21% de TVA sur l’électricité, soit le même tarif que celui du caviar
Il faut ne faut pas l’oublier : 21% de TVA est le taux appliqué aux produits et luxe et 6% est celui appliqué aux produits de première nécessité, ceux considérés comme « besoins vitaux ». Il est absurde que ce gouvernement applique au chauffage et à l’éclairage le taux réservé aux produits de luxe, soit le même tarif que celui du caviar, par exemple.
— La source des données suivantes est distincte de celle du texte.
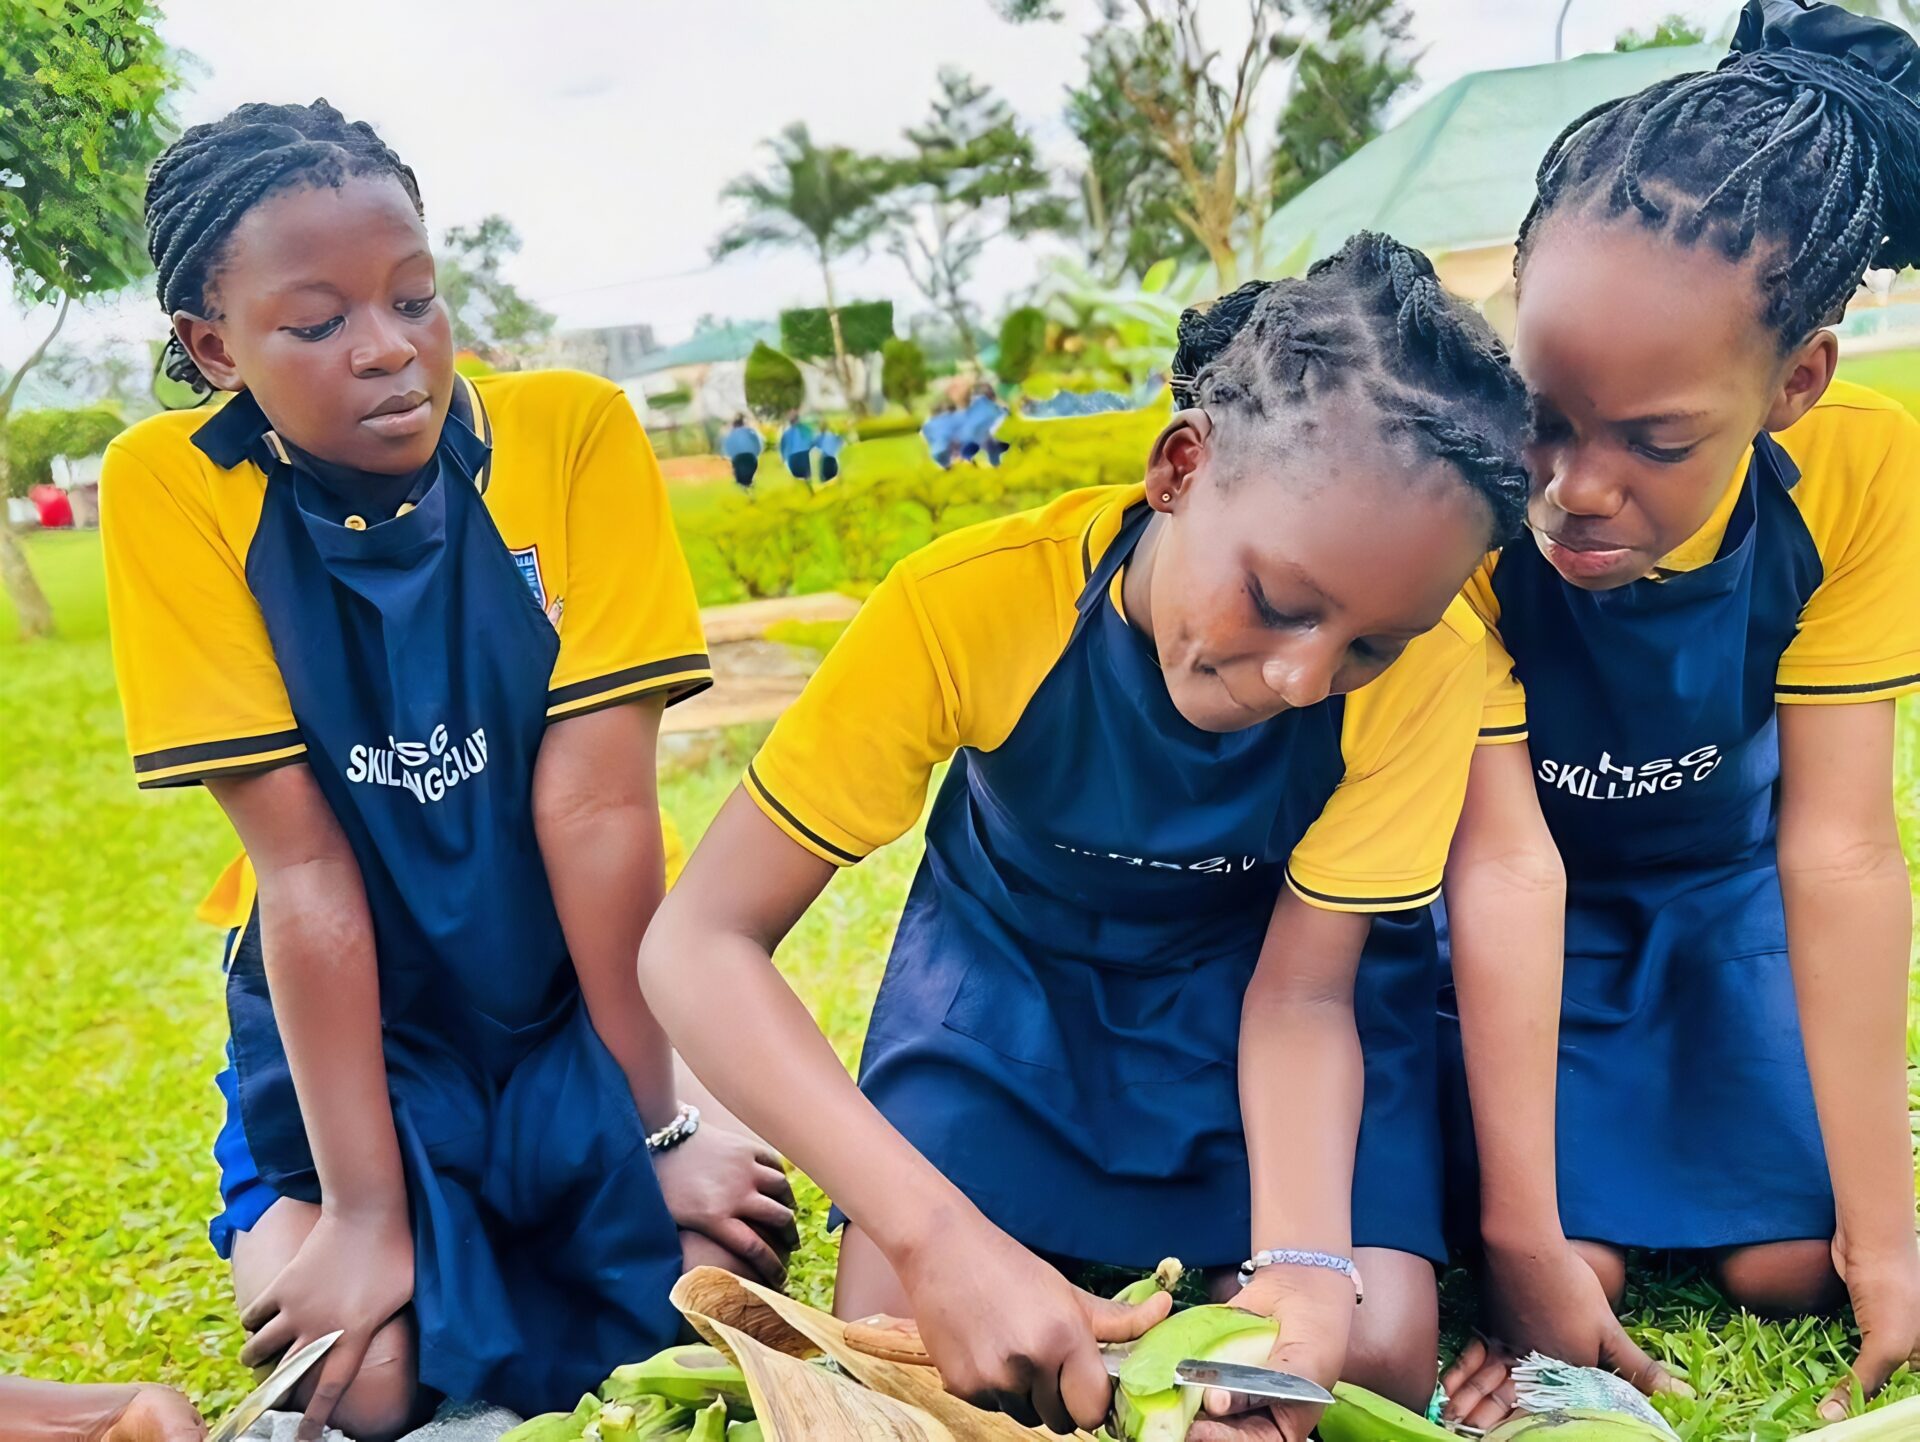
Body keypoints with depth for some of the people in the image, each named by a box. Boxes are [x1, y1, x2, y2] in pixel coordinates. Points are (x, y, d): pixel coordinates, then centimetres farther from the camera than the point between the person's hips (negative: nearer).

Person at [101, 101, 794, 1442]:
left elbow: (596, 803, -18)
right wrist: (363, 1213, -20)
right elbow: (303, 866, -19)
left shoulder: (575, 430, -17)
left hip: (585, 1005, 1)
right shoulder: (170, 490, -17)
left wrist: (657, 1128, -14)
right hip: (344, 1033, 0)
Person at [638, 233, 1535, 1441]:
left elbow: (1301, 993, -19)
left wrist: (1306, 1269, -39)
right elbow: (699, 943, -31)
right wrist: (942, 1235, -43)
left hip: (1255, 970, 1)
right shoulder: (977, 599, -33)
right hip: (1016, 964, 0)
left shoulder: (1426, 664, -28)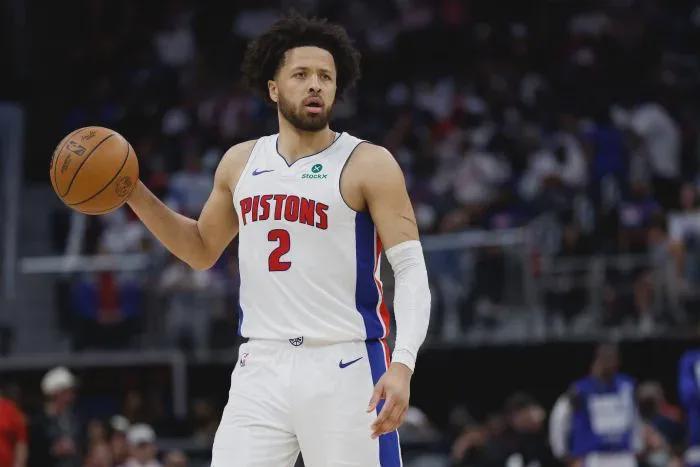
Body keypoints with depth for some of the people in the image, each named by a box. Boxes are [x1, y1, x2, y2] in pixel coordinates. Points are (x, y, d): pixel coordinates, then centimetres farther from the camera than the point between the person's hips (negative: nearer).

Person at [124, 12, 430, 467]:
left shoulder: (368, 164, -4)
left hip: (344, 368, -4)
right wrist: (134, 194, 13)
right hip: (262, 366, 4)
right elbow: (202, 250, 27)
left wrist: (403, 364, -24)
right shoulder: (241, 162, 12)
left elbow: (411, 271, -10)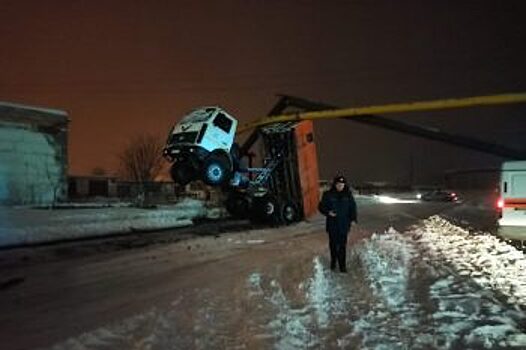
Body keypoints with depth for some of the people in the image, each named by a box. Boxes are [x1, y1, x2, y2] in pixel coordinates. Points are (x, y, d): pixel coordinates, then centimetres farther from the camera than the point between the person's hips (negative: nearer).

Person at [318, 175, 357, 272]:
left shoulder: (348, 194, -2)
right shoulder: (328, 195, -8)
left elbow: (353, 207, 6)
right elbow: (321, 206, -1)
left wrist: (353, 219, -3)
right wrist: (328, 212, -19)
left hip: (344, 224, 0)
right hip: (332, 224, 0)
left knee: (343, 245, 3)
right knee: (333, 244, 14)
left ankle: (342, 265, 14)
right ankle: (333, 261, 36)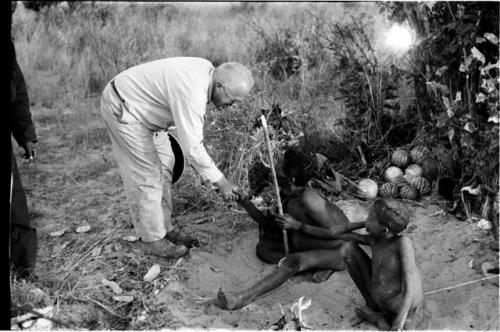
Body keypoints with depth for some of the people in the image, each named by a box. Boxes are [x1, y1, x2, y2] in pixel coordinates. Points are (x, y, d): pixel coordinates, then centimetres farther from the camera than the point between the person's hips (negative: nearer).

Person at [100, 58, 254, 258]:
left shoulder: (207, 70, -5)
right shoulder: (191, 93, -34)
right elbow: (192, 148, -31)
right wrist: (220, 182, -21)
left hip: (142, 107, 10)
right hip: (121, 109, -10)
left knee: (164, 166, 11)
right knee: (146, 176, -7)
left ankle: (164, 228, 21)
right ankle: (151, 239, 6)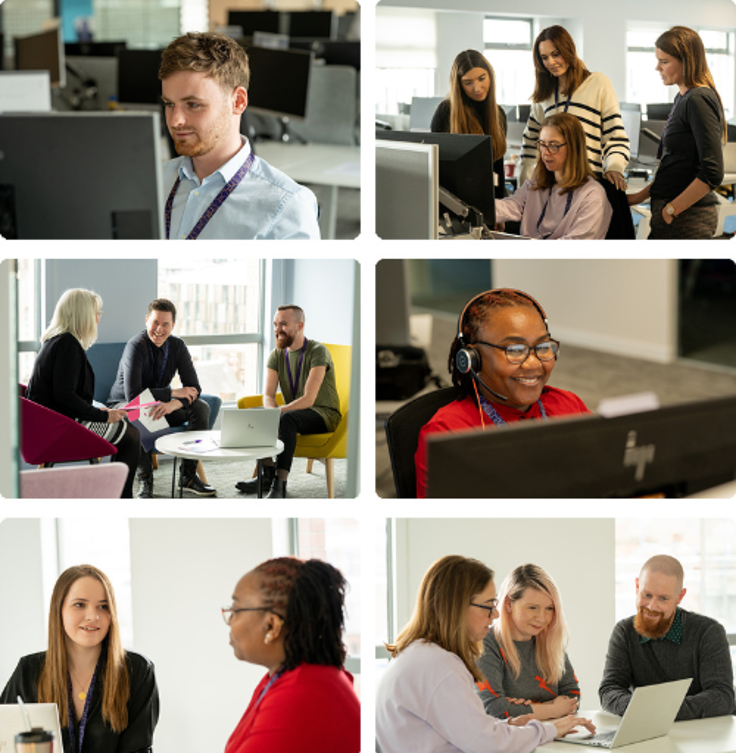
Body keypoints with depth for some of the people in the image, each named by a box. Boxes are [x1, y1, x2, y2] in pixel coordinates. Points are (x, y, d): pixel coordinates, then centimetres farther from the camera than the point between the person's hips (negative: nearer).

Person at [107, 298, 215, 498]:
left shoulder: (177, 345, -6)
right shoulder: (136, 346, -24)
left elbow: (194, 388, -12)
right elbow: (132, 395, -32)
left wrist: (173, 404, -35)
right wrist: (173, 393, -25)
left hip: (159, 406, 6)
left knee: (201, 407, -16)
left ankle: (188, 474, -12)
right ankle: (144, 479, -29)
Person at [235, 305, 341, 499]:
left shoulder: (317, 352, -17)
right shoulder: (277, 355, 4)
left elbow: (308, 399, -24)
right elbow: (268, 396, -5)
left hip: (324, 413, -7)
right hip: (293, 410, 7)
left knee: (287, 418, -37)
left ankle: (280, 484, -40)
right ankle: (267, 476, -17)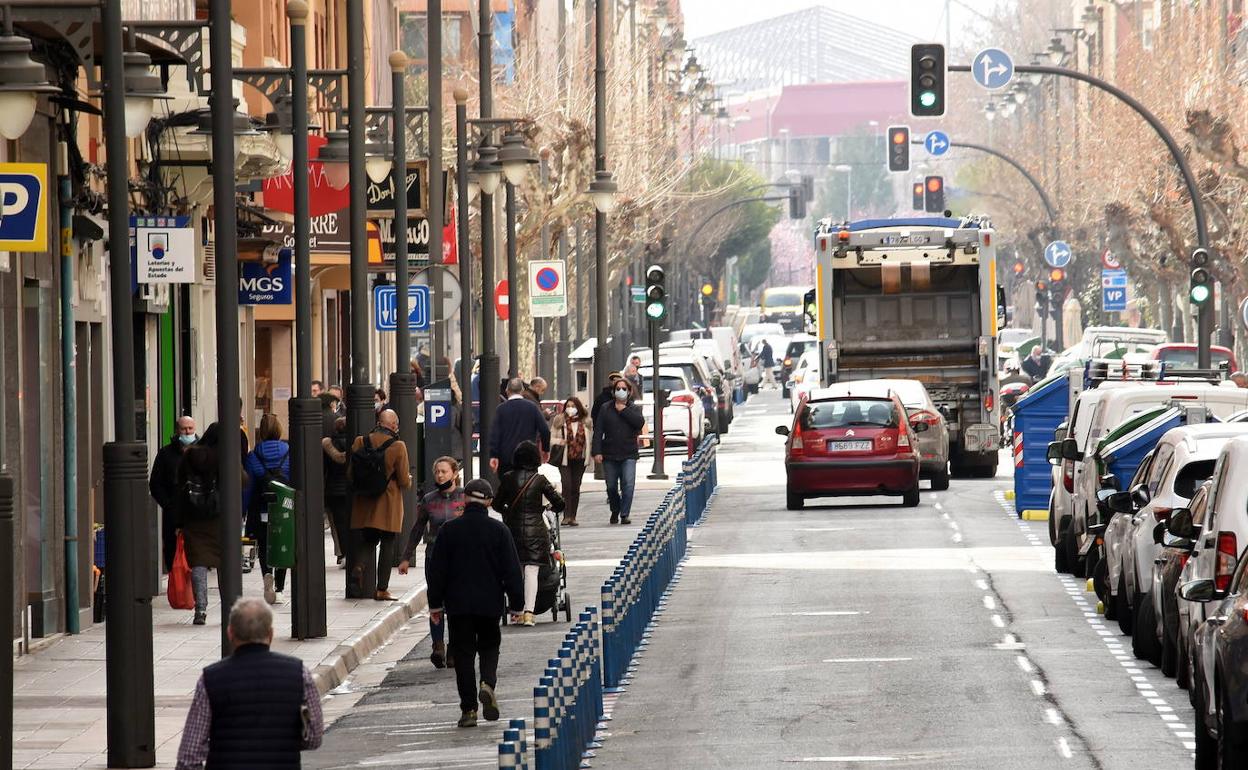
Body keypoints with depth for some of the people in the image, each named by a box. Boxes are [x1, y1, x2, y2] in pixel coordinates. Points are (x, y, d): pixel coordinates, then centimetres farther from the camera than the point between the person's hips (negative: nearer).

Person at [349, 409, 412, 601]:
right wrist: (408, 480, 12)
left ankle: (358, 565, -12)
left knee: (368, 539, 18)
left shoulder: (360, 443, -3)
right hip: (388, 504, -4)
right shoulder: (397, 447, -14)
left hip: (364, 502, 4)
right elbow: (404, 481, -11)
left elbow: (350, 475, 3)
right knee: (387, 544, 6)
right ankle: (382, 589, 6)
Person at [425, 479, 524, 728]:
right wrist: (516, 603, 6)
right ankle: (488, 684, -12)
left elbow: (436, 569, 1)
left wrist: (435, 604, 9)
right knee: (489, 646, 17)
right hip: (490, 603, 0)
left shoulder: (449, 530, -3)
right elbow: (511, 569, -2)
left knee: (463, 653, 5)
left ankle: (468, 709, 1)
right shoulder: (499, 530, -4)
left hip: (458, 604, 0)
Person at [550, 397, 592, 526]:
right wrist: (559, 441, -17)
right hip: (564, 459, -2)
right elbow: (551, 438, 4)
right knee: (567, 486, -14)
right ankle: (567, 516, -13)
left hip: (579, 460, 2)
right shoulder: (559, 421, 0)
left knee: (575, 488, 5)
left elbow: (589, 441, 11)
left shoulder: (586, 422, 4)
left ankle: (572, 517, 11)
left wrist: (588, 457, 4)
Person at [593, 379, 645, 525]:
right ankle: (615, 512, 27)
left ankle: (624, 514, -9)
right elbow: (598, 432, 2)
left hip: (628, 454, -1)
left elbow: (640, 422, -13)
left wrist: (624, 410, -9)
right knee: (611, 487, 7)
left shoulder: (634, 409, 8)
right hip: (609, 455, 1)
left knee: (628, 485, -14)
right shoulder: (606, 410, 7)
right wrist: (597, 452, -8)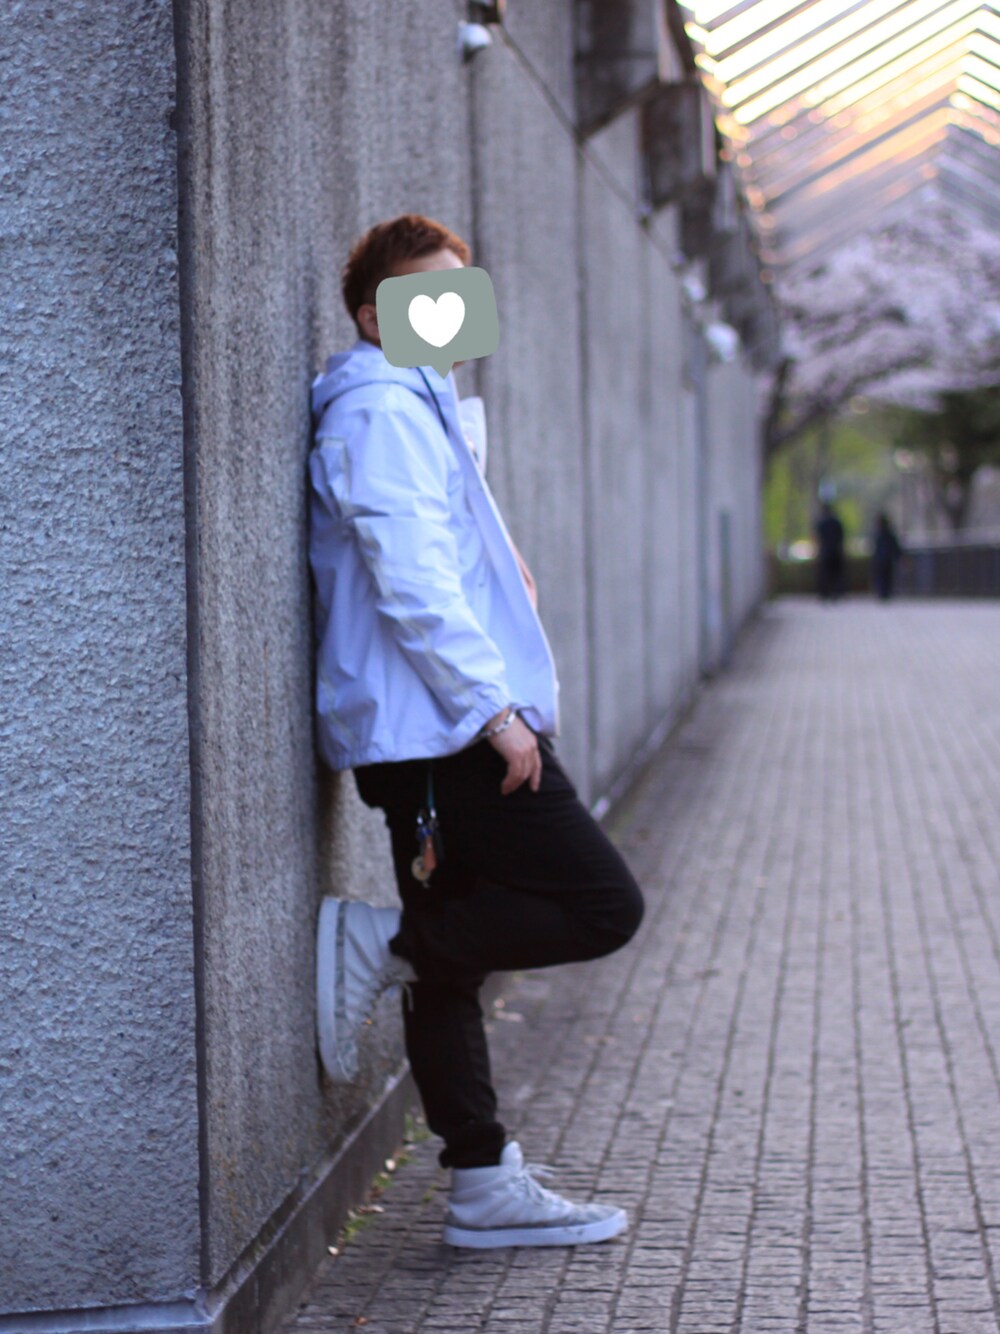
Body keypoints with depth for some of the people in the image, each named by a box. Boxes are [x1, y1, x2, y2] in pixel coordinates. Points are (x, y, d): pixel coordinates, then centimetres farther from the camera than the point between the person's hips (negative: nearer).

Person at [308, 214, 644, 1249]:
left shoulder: (419, 406, 23)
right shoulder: (383, 410, -11)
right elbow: (411, 580, -21)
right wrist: (494, 706, -21)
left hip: (437, 738, 11)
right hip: (445, 729, -11)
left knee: (450, 961, 11)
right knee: (602, 905, -10)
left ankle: (486, 1190, 15)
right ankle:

En outre, l’électricité pèse bien plus lourd sur le budget des familles pauvres que sur celui des familles riches. Les chiffres du SPF Économie montrent que les ménages les plus riches dépensent à peine 5% de leur budget pour leur facture d’énergie, alors que chez les ménages les plus pauvres, cela va jusqu’à 19%, c’est-à-dire qu’un cinquième du revenu est consacré à l’énergie. La facture d’énergie est de ce fait une lourde charge mensuelle, et le nombre de fermetures de compteurs pour factures impayées ne cesse d’augmenter. Il ressort de la grande Enquête sur les budgets des ménage de 2010 que, dans notre pays, environ 750 000 ménages (soit environ 1 sur 7) doivent faire face à la pauvreté énergétique – c’est-à-dire qu’ils ont des difficultés à chauffer correctement leur habitation. Et cela, c’était il y a quatre ans.
Il n’y a cependant pas que les familles les plus pauvres qui vont sentir passer l’augmentation de 40%. Tous les ménages de travailleurs la ressentiront également. Par ailleurs, les hausses de prix auront une fois de plus des répercussions sur toute l’économie. En d’autres termes, sabrer dans le pouvoir d’achat des ménages aura des conséquences pour tout le monde. C’est également une très mauvaise chose pour les indépendants et les petites entreprises, qui connaissent déjà tant de difficultés actuellement.
Ce n’est pas une impression : les gros ont bel et bien empoché leurs cadeaux, et ce sont les travailleurs qui vont payer la facture
Le gouvernement fédéral promet à tout le monde 100 euros par mois. Endéans les trois ans. Juste avant les élections. Peut-être. Et peut-être pas. Et certainement pas pour tout le monde. L’homme qui fait cette promesse n’inspire pas non plus trop confiance. C’est le même qui, en 2013, qualifiait de « progrès » la réduction de la TVA sur l’électricité à 6% et qui, aujourd’hui, fait précisément le contraire. C’est le même qui, avant les élections, promettait qu’il n’y aurait pas de saut d’index et qui, ensuite, a fait le contraire aussi. C’est le même qui affirmait qu’il n’y aurait pas de relèvement de l’âge de la pension à 67 ans et qui l’a quand même appliqué. Cet homme, c’est notre Premier ministre, Charles Michel.
Alain Mouton, qu’on ne peut absolument pas soupçonner de sympathie pour la gauche, écrivait cette semaine dans Trends/Tendances : « Les promesses que le gouvernement a faites aux employeurs ont été respectées : en même temps que les réductions de charges déjà annoncées et que le saut d’index, la cotisation de l’employeur sur le travail a été ramenée de 33 à 25%. Mais, en ce qui concerne les 100 euros de renforcement du pouvoir d’achat, on peut se poser des questions. (…) Le gouvernement doit rapidement faire la clarté à ce propos. Sinon naîtra le sentiment que les patrons ont déjà reçu leur cadeau, alors que les travailleurs, eux, restent sur leur faim. » Eh bien, ce n’est pas une impression du tout. Les gros ont bel et bien empoché leurs cadeaux, et ce sont les travailleurs qui vont payer la facture.
Rien qu’avec l’augmentation de la TVA sur l’électricité et l’augmentation des accises, un ménage avec deux enfants va devoir se priver de 600 euros. Par an. Ces 600 euros viennent s’ajouter à ces autres 1200 euros supprimés par le saut d’index. Moins d’impôts, moins d’impôts, moins d’impôts ! ont tous scandé les libéraux et les nationalistes. Et qu’avons-nous reçu ? Plus de taxes, plus de taxes, plus de taxes et moins de services. A bas ce tax shift gouvernemental, vive la taxe des millionnaires ! Notre rendez-vous est le 7 octobre, à la grande manifestation à Bruxelles.